The past few days have been marked by a collective tallying: of firsts and lasts, of what was but now isn’t, of what is not but could have been. This was the day 12 months ago that I last saw any of my friends outside the confines of a screen. It was the second week of March when I first noticed someone wearing a mask in public. Exactly one year ago today I felt nervous about being at work, unsure if even being there was a good idea. The last meal in a restaurant. The first recognition that “normal” was not coming back anytime soon.

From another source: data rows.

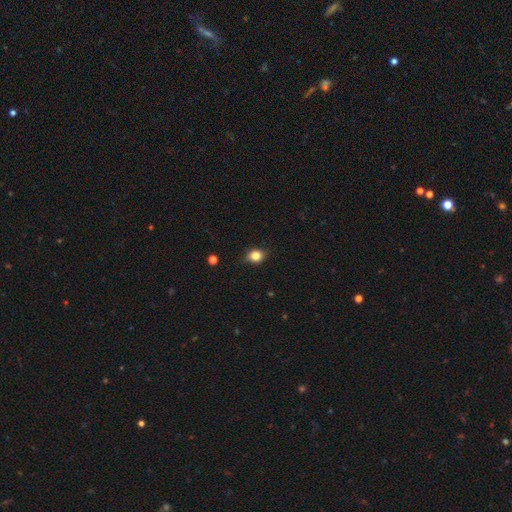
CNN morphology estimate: Smooth or featured?
  - smooth: 82% *
  - star or artifact: 11%
  - featured or disk: 7%
How rounded?
  - round: 57% *
  - in between: 42%
  - cigar-shaped: 1%
Merging?
  - none: 80% *
  - minor disturbance: 16%
  - major disturbance: 3%
  - merger: 1%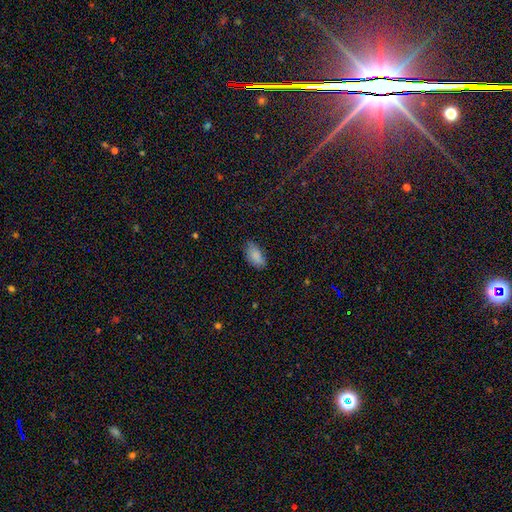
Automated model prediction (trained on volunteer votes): The model was most divided on "merging": none: 76%, minor disturbance: 19%, major disturbance: 4%, merger: 1%. More confident: how rounded — in between (93%); smooth or featured — smooth (86%).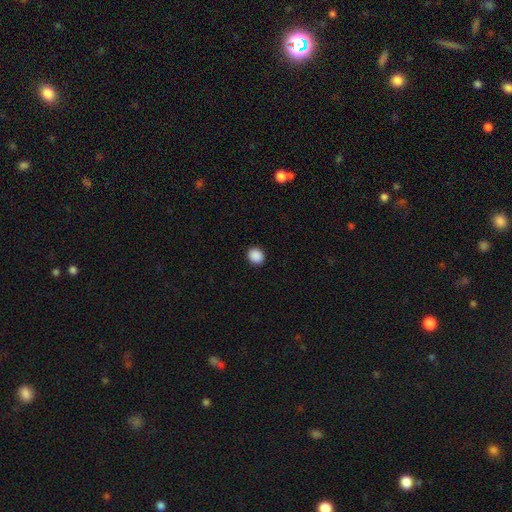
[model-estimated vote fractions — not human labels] A smooth galaxy with no disk features (89%) that is round (70%).

Vote fractions:
- Smooth or featured? smooth: 89% / star or artifact: 9% / featured or disk: 2%
- How rounded? round: 70% / in between: 29% / cigar-shaped: 1%
- Merging? none: 92% / minor disturbance: 5% / major disturbance: 2% / merger: 1%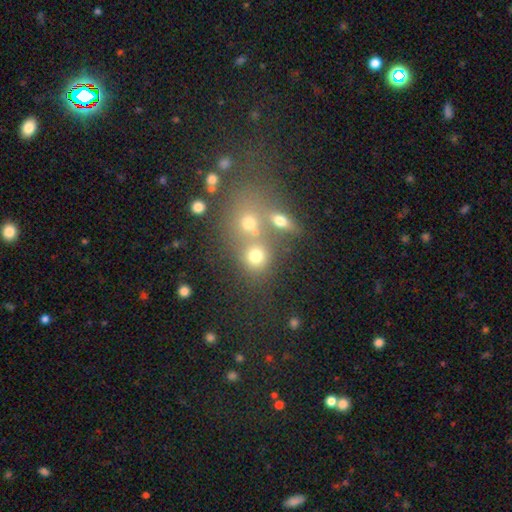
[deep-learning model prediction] Morphology: type=smooth (55%); roundness=round (70%); merging=merger (45%).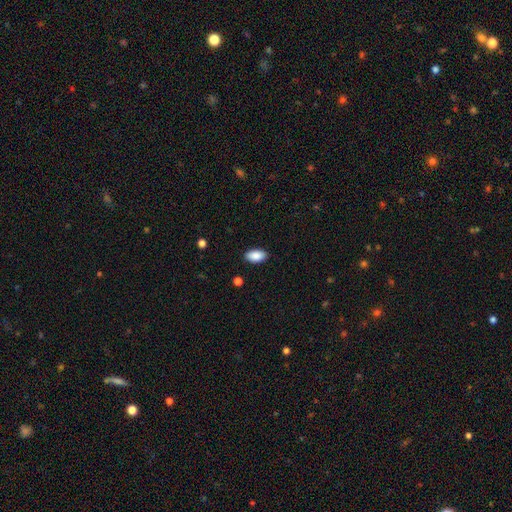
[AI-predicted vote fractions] smooth_or_featured: smooth (p=0.89) [alt: star or artifact p=0.07]
how_rounded: in between (p=0.94) [alt: round p=0.03]
merging: none (p=0.89) [alt: minor disturbance p=0.08]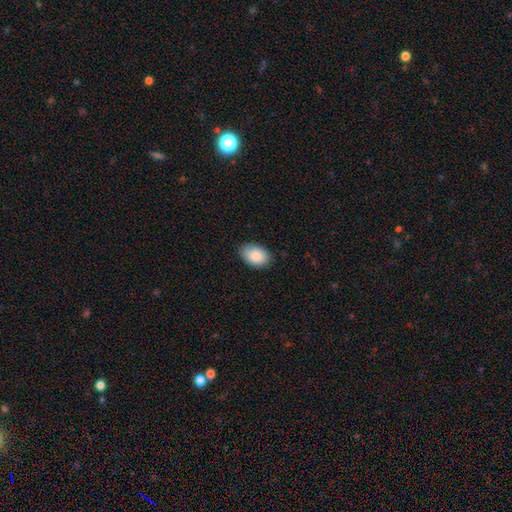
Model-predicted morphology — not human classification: Q: Smooth or featured?
A: smooth (89%); runner-up: star or artifact (6%)
Q: How rounded?
A: in between (88%); runner-up: round (11%)
Q: Merging?
A: none (85%); runner-up: minor disturbance (12%)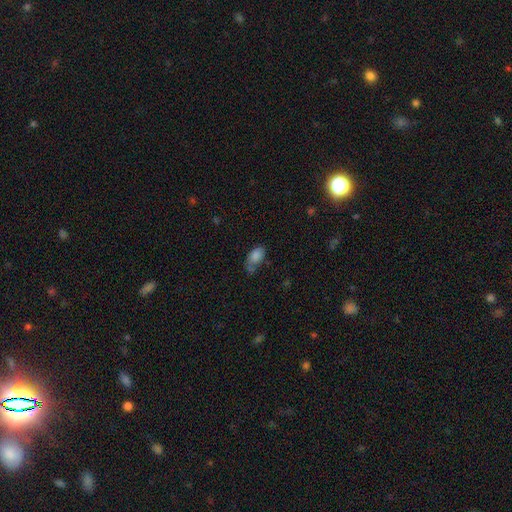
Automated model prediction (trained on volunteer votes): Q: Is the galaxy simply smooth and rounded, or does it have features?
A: smooth — 79%.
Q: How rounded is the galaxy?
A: in between — 91%.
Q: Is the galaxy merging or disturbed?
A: none — 41%.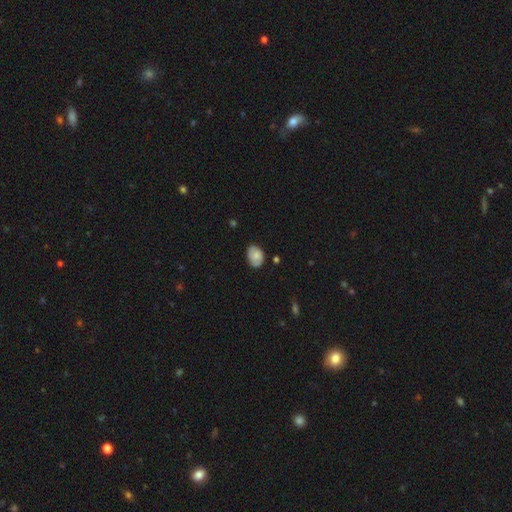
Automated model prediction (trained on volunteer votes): A smooth galaxy with no disk features (68%) that is in between round and cigar-shaped (76%). Merging: none (71%).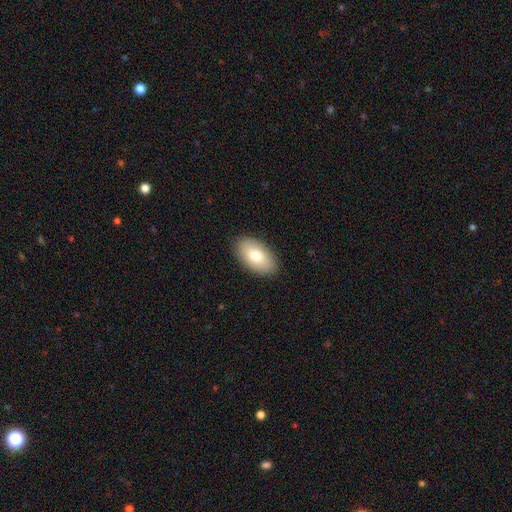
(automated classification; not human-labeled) The model was most divided on "smooth or featured": smooth: 77%, featured or disk: 16%, star or artifact: 6%. More confident: how rounded — in between (95%); merging — none (88%).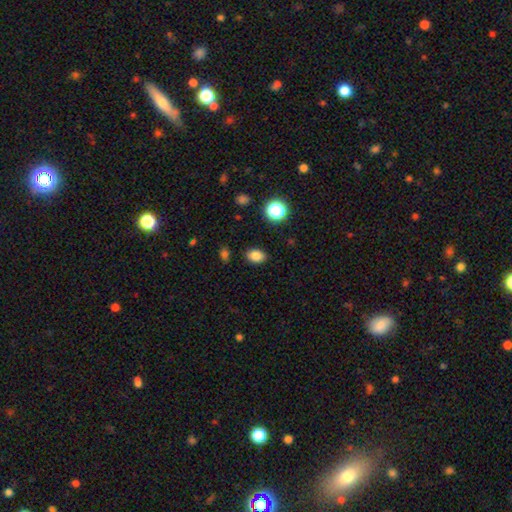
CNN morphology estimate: Smooth or featured? smooth (82%)
How rounded? in between (75%)
Merging? none (86%)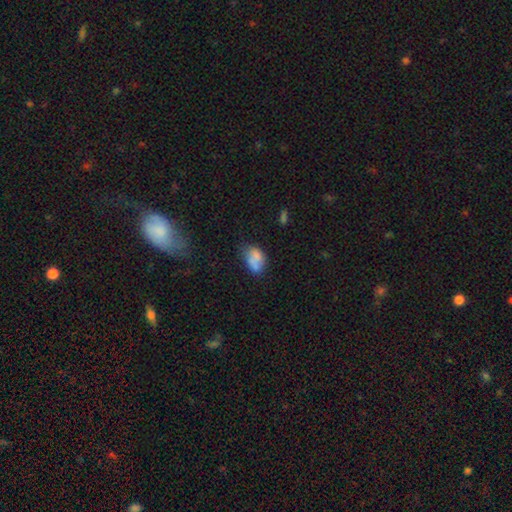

On March 9, 2020, the World Health Organization declared COVID-19 to be a pandemic. Mandated shutdowns soon followed: On March 15, the mayors of Los Angeles, Seattle, and San Francisco announced impending lockdowns that would close restaurant dining rooms, among other public spaces, to slow the spread; the next day, New York City would shut down indoor dining, and much of the country followed. The early days of the plague year were marked by confusion (do I need to wipe down my groceries?), worry (did my brother’s roommate get him sick?), naivete (this will be over in two weeks, right?), and yes, panic — over one’s health, over the status of one’s livelihood, over the practical matters of day-to-day life that suddenly seemed impossible to achieve.

The later days brought frustration, boiling into anger, over the thought that all this should have been avoided. The millions of workers who make up the food and restaurant industry have paid more of the cost of the pandemic — calculated, crudely, as 530,000 lives lost and millions of livelihoods destroyed — than many. Designated at the beginning as “essential” frontline workers, food service workers are still now, in many states, ineligible for the vaccine or guaranteed hazard pay. Even as, a year into the crisis, every day appears more hopeful than the last — President Joe Biden has announced that a vaccine will be available to every American as soon as May 1 — it’s not “over.” It’s also not clear “over” should be the same as moving on: Many of the inequities that the pandemic and the world it made rendered too visible to ignore any longer — whose lives we valued less than their contributions to the economy; who still needed to fight for their rights to breathe, to exist, to thrive; literally who lived and who died — are finally getting some of the attention they deserve from those in power.

Where we go from here is an open question. But wherever we choose should be informed by the staggering realities that came to light — as well as the triumphs, however small, that emerged against all odds over the past year.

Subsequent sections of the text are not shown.